A cheap-looking but fairly effective jacket photo, with the guy on the left either badly sunburned or wearing war paint. (Sorry, that was not PC.) The extreme contrast was not my doing. It seems to have happened only in the upper left hand corner, and I suspect a lighting issue during the shoot. Since this release is the cheapest of the cheap (Halo, a product of the fake RCA--aka, Record Corp. of America), we can naturally expect the soda bottles on the cover to not be part a product plug--no respectable soda brand would have wanted a shout out on one of these. And so the bottles are generic. And they may not even contain pop. (I'm not suggesting whiskey or anything else alcoholic, but who knows?) And I have no idea what's going on with the jacket's catalog number (50220X), since the number on the labels is 1670--the standard number for this outfit's Tops in Pops albums. (Earlier on, the standard fake-RCA catalog number was 1389.) Like Tops, the fake RCA used a single catalog number for its fake-hits albums, plus a system of suffixes that made absolutely no sense, because there was no consistency to them. None. Zilch. I've concluded the cheapies weren't trying for consistency. Consistency involves planning. Planning takes time. Time is money.

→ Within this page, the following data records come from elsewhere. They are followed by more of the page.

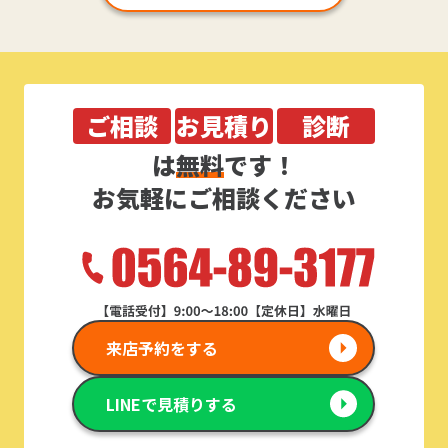
ご相談
お見積り
診断
は
無料
です！
お気軽にご相談ください
来店予約をする
LINEで見積りする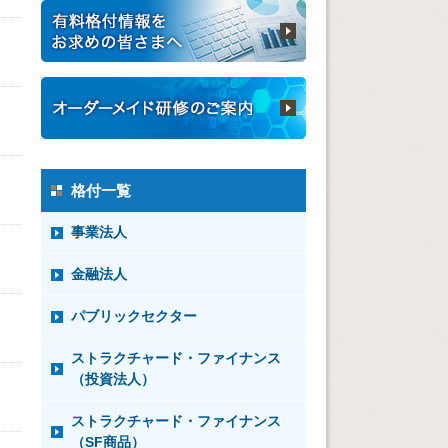
格付一覧
事業法人
金融法人
パブリックセクター
ストラクチャード・ファイナンス
（投資法人）
ストラクチャード・ファイナンス
（SF商品）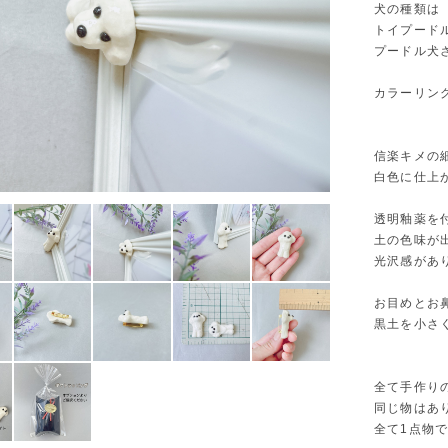
犬の種類は
トイプード
プードル犬
カラーリン
信楽キメの
白色に仕上
透明釉薬を
土の色味が
光沢感があ
お目めとお
黒土を小さ
全て手作り
同じ物はあ
全て1点物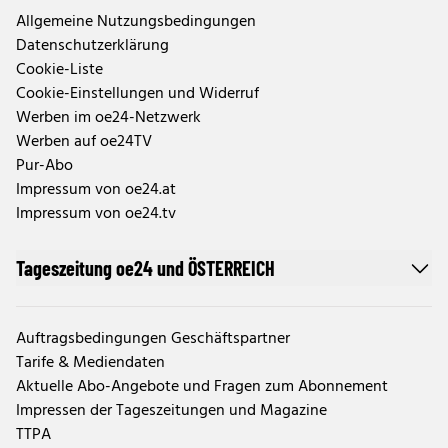
Allgemeine Nutzungsbedingungen
Datenschutzerklärung
Cookie-Liste
Cookie-Einstellungen und Widerruf
Werben im oe24-Netzwerk
Werben auf oe24TV
Pur-Abo
Impressum von oe24.at
Impressum von oe24.tv
Tageszeitung oe24 und ÖSTERREICH
Auftragsbedingungen Geschäftspartner
Tarife & Mediendaten
Aktuelle Abo-Angebote und Fragen zum Abonnement
Impressen der Tageszeitungen und Magazine
TTPA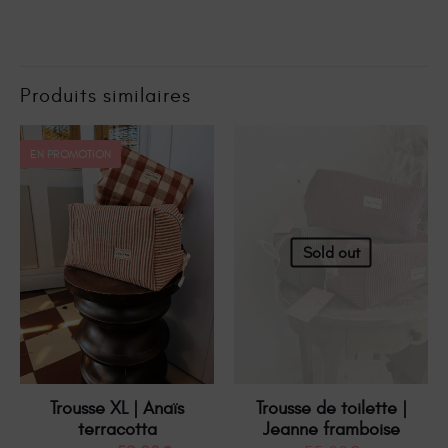
Produits similaires
EN PROMOTION
Sold out
Trousse XL | Anaïs
Trousse de toilette |
terracotta
Jeanne framboise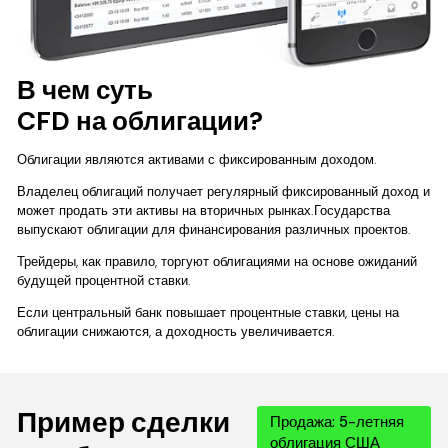
В чем суть
CFD на облигации?
Облигации являются активами с фиксированным доходом.
Владелец облигаций получает регулярный фиксированный доход и
может продать эти активы на вторичных рынках.Государства
выпускают облигации для финансирования различных проектов.
Трейдеры, как правило, торгуют облигациями на основе ожиданий
будущей процентной ставки.
Если центральный банк повышает процентные ставки, цены на
облигации снижаются, а доходность увеличивается.
Пример сделки
Продажа: 5-летняя
облигация США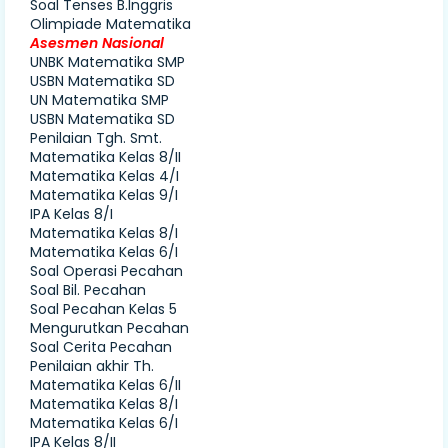
Soal Tenses B.Inggris
Olimpiade Matematika
Asesmen Nasional
UNBK Matematika SMP
USBN Matematika SD
UN Matematika SMP
USBN Matematika SD
Penilaian Tgh. Smt.
Matematika Kelas 8/II
Matematika Kelas 4/I
Matematika Kelas 9/I
IPA Kelas 8/I
Matematika Kelas 8/I
Matematika Kelas 6/I
Soal Operasi Pecahan
Soal Bil. Pecahan
Soal Pecahan Kelas 5
Mengurutkan Pecahan
Soal Cerita Pecahan
Penilaian akhir Th.
Matematika Kelas 6/II
Matematika Kelas 8/I
Matematika Kelas 6/I
IPA Kelas 8/II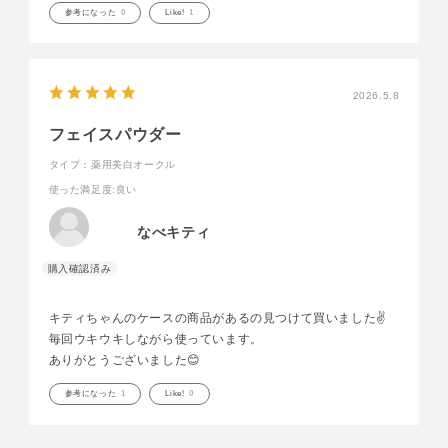
参考になった
0
Like!
1
2026.5.8
フェイスパウダー
タイプ：薬用美白オークル
使った満足度
:良い
なべキティ
キティちゃんのケースの商品があるの見つけて買いました✌️
毎回ウキウキしながら使っています。
ありがとうございました😊
参考になった
1
Like!
0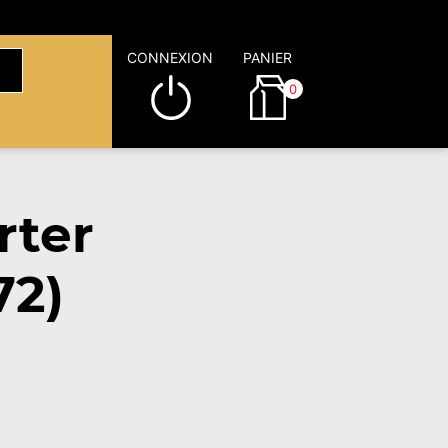
CONNEXION
PANIER
0
rter
72)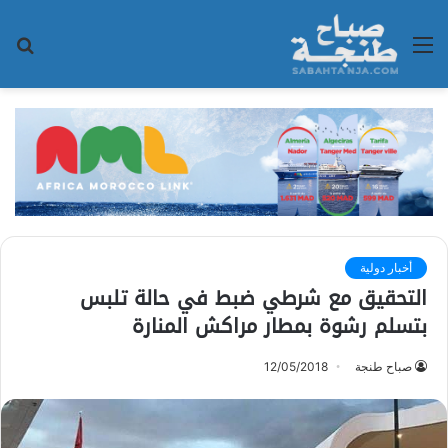
القائمة
بح
عن
أخبار دولية
التحقيق مع شرطي ضبط في حالة تلبس
بتسلم رشوة بمطار مراكش المنارة
صباح طنجة
12/05/2018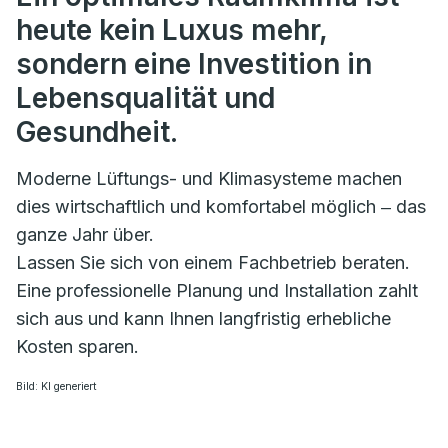
heute kein Luxus mehr,
sondern eine Investition in
Lebensqualität und
Gesundheit.
Moderne Lüftungs- und Klimasysteme machen
dies wirtschaftlich und komfortabel möglich ‒ das
ganze Jahr über.
Lassen Sie sich von einem Fachbetrieb beraten.
Eine professionelle Planung und Installation zahlt
sich aus und kann Ihnen langfristig erhebliche
Kosten sparen.
Bild: KI generiert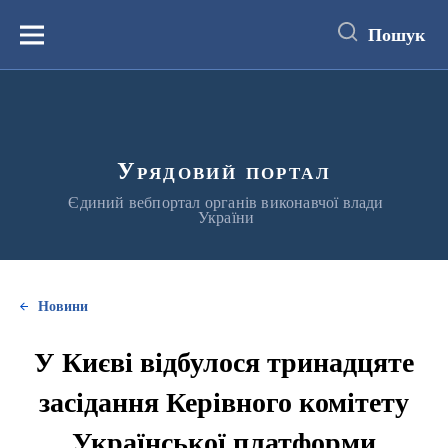
до
основного
Пошук
вмісту
Меню
Урядовий портал
Єдиний вебпортал органів виконавчої влади
України
Новини
У Києві відбулося тринадцяте
засідання Керівного комітету
Української платформи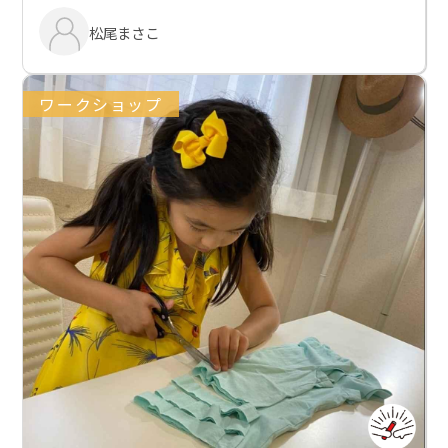
松尾まさこ
ワークショップ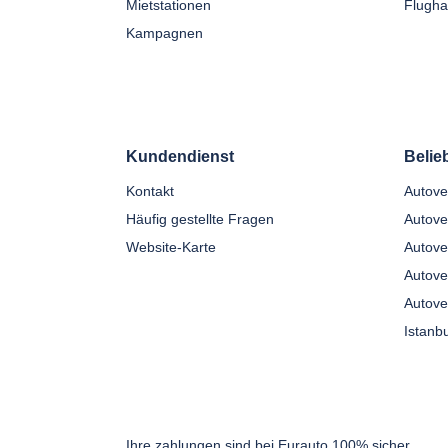
Mietstationen
Flugha
Kampagnen
Kundendienst
Belie
Kontakt
Häufig gestellte Fragen
Autove
Website-Karte
Autove
Autove
Autove
Ihre zahlungen sind bei Eurauto 100% sicher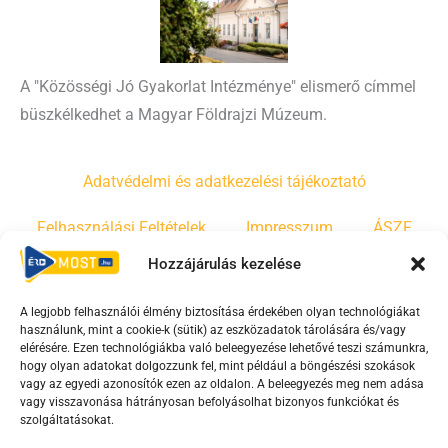
A "Közösségi Jó Gyakorlat Intézménye" elismerő címmel
büszkélkedhet a Magyar Földrajzi Múzeum.
Adatvédelmi és adatkezelési tájékoztató
Felhasználási Feltételek
Impresszum
ÁSZF
Hozzájárulás kezelése
Irányelvek
Moderálási szabályzat
A legjobb felhasználói élmény biztosítása érdekében olyan technológiákat
használunk, mint a cookie-k (sütik) az eszközadatok tárolására és/vagy
F
Y
T
elérésére. Ezen technológiákba való beleegyezése lehetővé teszi számunkra,
hogy olyan adatokat dolgozzunk fel, mint például a böngészési szokások
a
o
i
vagy az egyedi azonosítók ezen az oldalon. A beleegyezés meg nem adása
c
u
k
vagy visszavonása hátrányosan befolyásolhat bizonyos funkciókat és
e
t
t
szolgáltatásokat.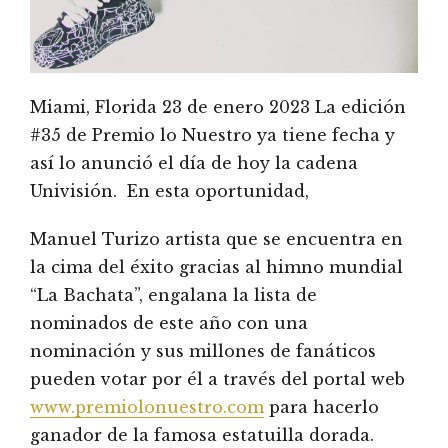
Miami, Florida 23 de enero 2023 La edición
#35 de Premio lo Nuestro ya tiene fecha y
así lo anunció el día de hoy la cadena
Univisión. En esta oportunidad,
Manuel Turizo artista que se encuentra en
la cima del éxito gracias al himno mundial
“La Bachata”, engalana la lista de
nominados de este año con una
nominación y sus millones de fanáticos
pueden votar por él a través del portal web
www.premiolonuestro.com
para hacerlo
ganador de la famosa estatuilla dorada.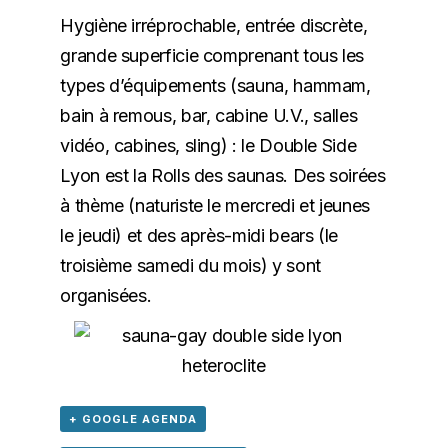
Hygiène irréprochable, entrée discrète,
grande superficie comprenant tous les
types d’équipements (sauna, hammam,
bain à remous, bar, cabine U.V., salles
vidéo, cabines, sling) : le Double Side
Lyon est la Rolls des saunas. Des soirées
à thème (naturiste le mercredi et jeunes
le jeudi) et des après-midi bears (le
troisième samedi du mois) y sont
organisées.
+ GOOGLE AGENDA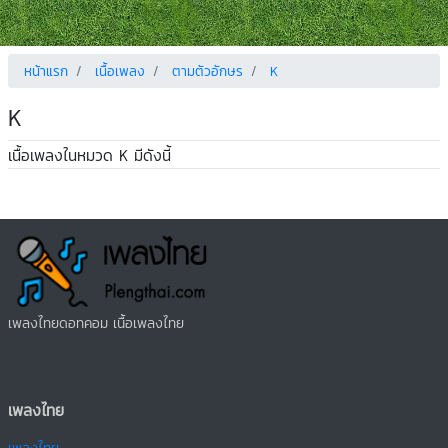
หน้าแรก
เนื้อเพลง
ตามตัวอักษร
K
K
เนื้อเพลงในหมวด K มีดังนี้
เพลงไทยดอทคอม เนื้อเพลงไทย
เพลงไทย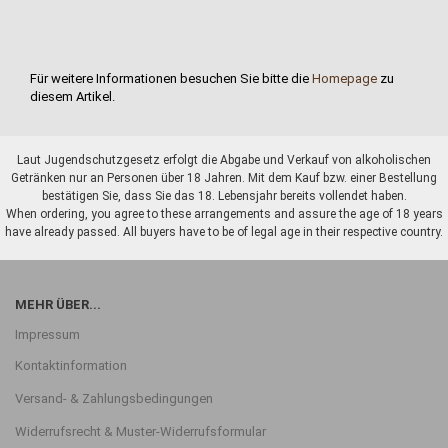
Für weitere Informationen besuchen Sie bitte die
Homepage
zu
diesem Artikel.
Laut Jugendschutzgesetz erfolgt die Abgabe und Verkauf von alkoholischen
Getränken nur an Personen über 18 Jahren. Mit dem Kauf bzw. einer Bestellung
bestätigen Sie, dass Sie das 18. Lebensjahr bereits vollendet haben.
When ordering, you agree to these arrangements and assure the age of 18 years
have already passed. All buyers have to be of legal age in their respective country.
MEHR ÜBER...
Impressum
Kontaktinformation
Versand- & Zahlungsbedingungen
Widerrufsrecht & Muster-Widerrufsformular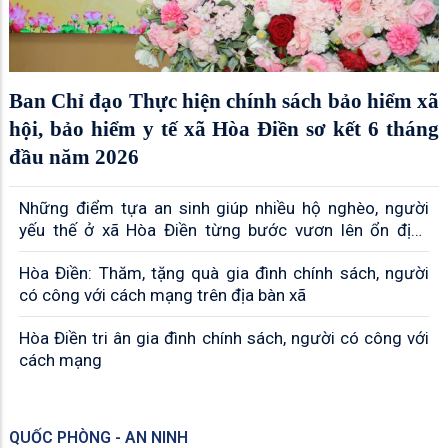
Ban Chỉ đạo Thực hiện chính sách bảo hiểm xã
hội, bảo hiểm y tế xã Hòa Điền sơ kết 6 tháng
đầu năm 2026
Những điểm tựa an sinh giúp nhiều hộ nghèo, người
yếu thế ở xã Hòa Điền từng bước vươn lên ổn định
cuộc sống
Hòa Điền: Thăm, tặng quà gia đình chính sách, người
có công với cách mạng trên địa bàn xã
Hòa Điền tri ân gia đình chính sách, người có công với
cách mạng
QUỐC PHÒNG - AN NINH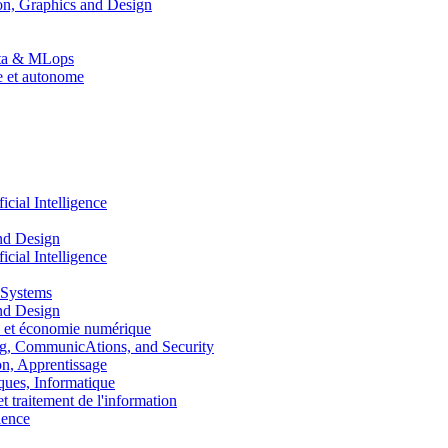
n, Graphics and Design
Data & MLops
le et autonome
ial Intelligence
nd Design
ial Intelligence
 Systems
nd Design
 et économie numérique
, CommunicAtions, and Security
, Apprentissage
ues, Informatique
traitement de l'information
ence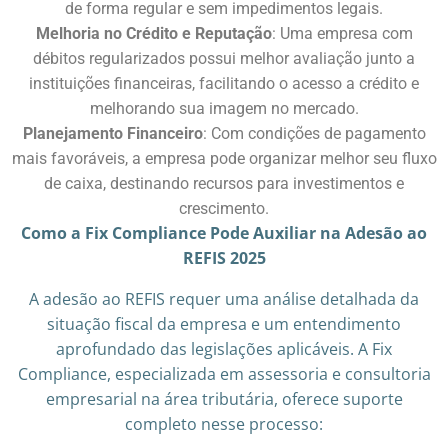
de forma regular e sem impedimentos legais.​
Melhoria no Crédito e Reputação
: Uma empresa com
débitos regularizados possui melhor avaliação junto a
instituições financeiras, facilitando o acesso a crédito e
melhorando sua imagem no mercado.​
Planejamento Financeiro
: Com condições de pagamento
mais favoráveis, a empresa pode organizar melhor seu fluxo
de caixa, destinando recursos para investimentos e
crescimento.​
Como a Fix Compliance Pode Auxiliar na Adesão ao
REFIS 2025
A adesão ao REFIS requer uma análise detalhada da
situação fiscal da empresa e um entendimento
aprofundado das legislações aplicáveis. A Fix
Compliance, especializada em assessoria e consultoria
empresarial na área tributária, oferece suporte
completo nesse processo:​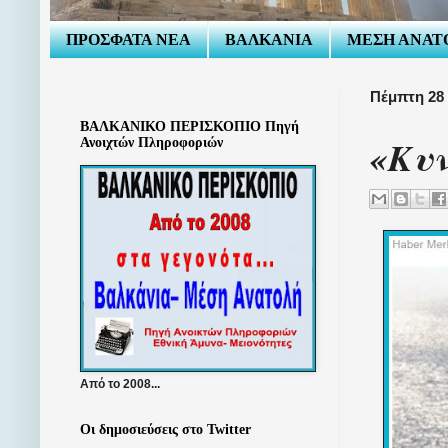
ΠΡΟΣΦΑΤΑ ΝΕΑ
ΒΑΛΚΑΝΙΑ
ΜΕΣΗ ΑΝΑΤ
Πέμπτη 28 
ΒΑΛΚΑΝΙΚΟ ΠΕΡΙΣΚΟΠΙΟ Πηγή
«Κυ
Ανοιχτών Πληροφοριών
Από το 2008...
Οι δημοσιεύσεις στο Twitter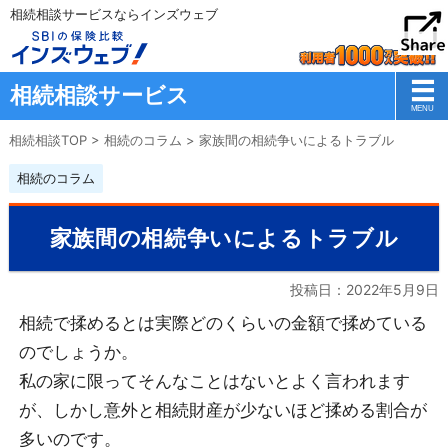
相続相談サービスならインズウェブ
相続相談サービス
相続相談TOP
>
相続のコラム
>
家族間の相続争いによるトラブル
相続のコラム
家族間の相続争いによるトラブル
投稿日：
2022年5月9日
相続で揉めるとは実際どのくらいの金額で揉めている
のでしょうか。
私の家に限ってそんなことはないとよく言われます
が、しかし意外と相続財産が少ないほど揉める割合が
多いのです。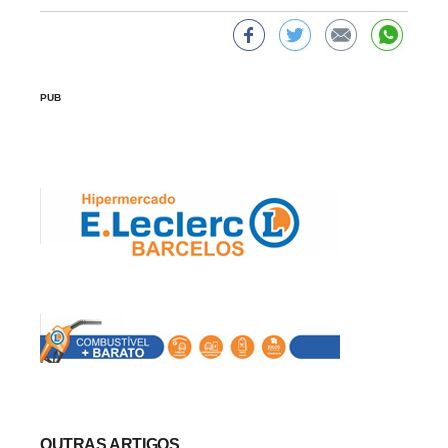
PUB
OUTRAS ARTIGOS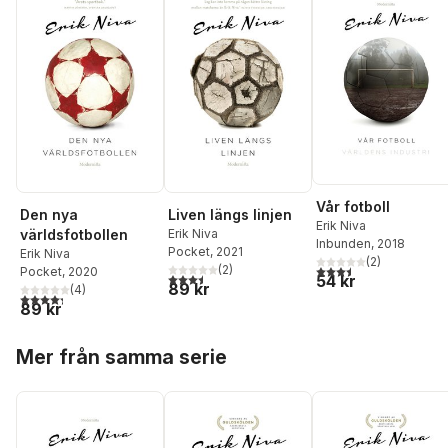
Vår fotboll
Den nya
Liven längs linjen
Erik Niva
världsfotbollen
Erik Niva
Inbunden
, 2018
Pocket
, 2021
Erik Niva
(
2
)
3,5
utav 5 stjärnor. Tota
(
2
)
Pocket
, 2020
3,5
utav 5 stjärnor. Totalt antal röster:
54 kr
89 kr
(
4
)
4,3
utav 5 stjärnor. Totalt antal röster:
89 kr
Hoppa över listan
Mer från samma serie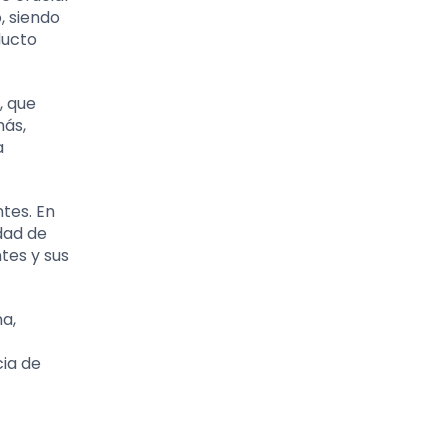
, siendo
ducto
, que
más,
a
tes. En
dad de
tes y sus
a,
cia de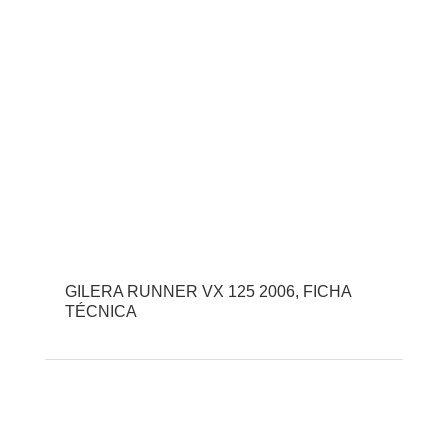
GILERA RUNNER VX 125 2006, FICHA
TÉCNICA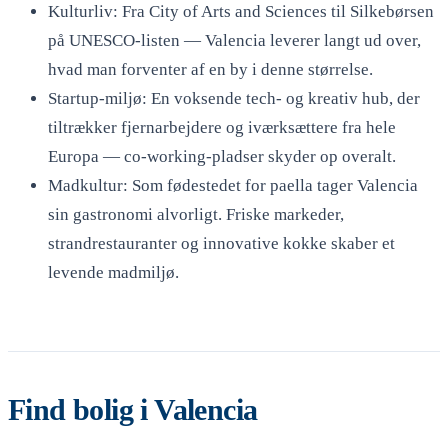
Kulturliv: Fra City of Arts and Sciences til Silkebørsen
på UNESCO-listen — Valencia leverer langt ud over,
hvad man forventer af en by i denne størrelse.
Startup-miljø: En voksende tech- og kreativ hub, der
tiltrækker fjernarbejdere og iværksættere fra hele
Europa — co-working-pladser skyder op overalt.
Madkultur: Som fødestedet for paella tager Valencia
sin gastronomi alvorligt. Friske markeder,
strandrestauranter og innovative kokke skaber et
levende madmiljø.
Find bolig i Valencia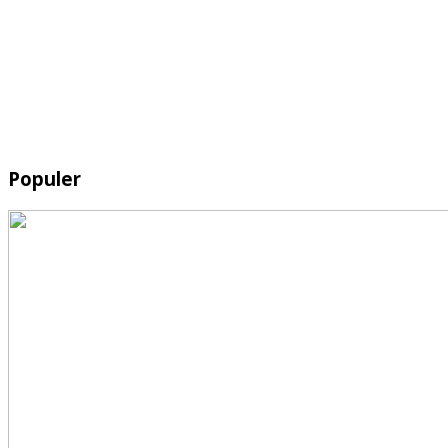
Populer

Anyway, I ripped this according to the track order on the jacket, which makes the terrific I Got Stung our fourth offering. Having it near the start really helps moves thing along--that was my main motivation for going with the jacket listing. In fact, the label suffixes--W and X--suggest that the second row of titles should be regarded as Side 1, but there's really no way to be sure. All Halo would have had to do was print "Side 1" and "Side 2" on the labels, but more ink means more money, and I seriously doubt Halo cared which side people played first. Halo didn't care if you tossed this to your dog for a game of fetch.
I love the top line, all in the same font and looking like something spit out of a teletype machine: "ultraphonic high fidelity...........Tops in Pops.....longplay." Who in his or her right mind would have believed this LP actually includes "All the latest hit recordings"? Which is one bold (as in, blatantly false) claim. We have to hope that no one mistook this for a legit issue. How would that be possible? We have the label name stuck down in the yellow rectangle that served as the title box (I've found three other versions which sport this cover), and the cheap print isn't even properly centered (notice how "Donna" and "Near You" spill over the bottom line). Meanwhile, the models are shoved to the edges of the pic. I guess I need to revise my "fairly effective jacket" verdict. It is fairly effective--until you analyze it in detail.
Given all these crimes against the purchaser, the tracks must be pretty bad, no? Actually, they're terrific. I can't explain it, but I don't complain. The performers put their all into these numbers, and the difference between this group of fakes and the lackluster Tops material of three posts back (the girl with the loud socks) is pretty epic. These are genuinely fine fakes. I guess we can forgive the lousy lettering and deranged numbering system, though we can still make fun of them.
Masterful fakes of the Playmates' Beep Beep, the Big Bopper's Chantilly Lace, Bobby Darin's Queen of the Hop, Little Anthony and the Imperials' Tears on My Pillow, Warren Covington's delightful Tea for Two Cha Cha, and, of course, I Got Stung--one of the best budget fakes ever. We owe "Unknown" a long and heartfelt round of applause.
Oh, and the sound quality is surprisingly good, too. This LP was an accident or something.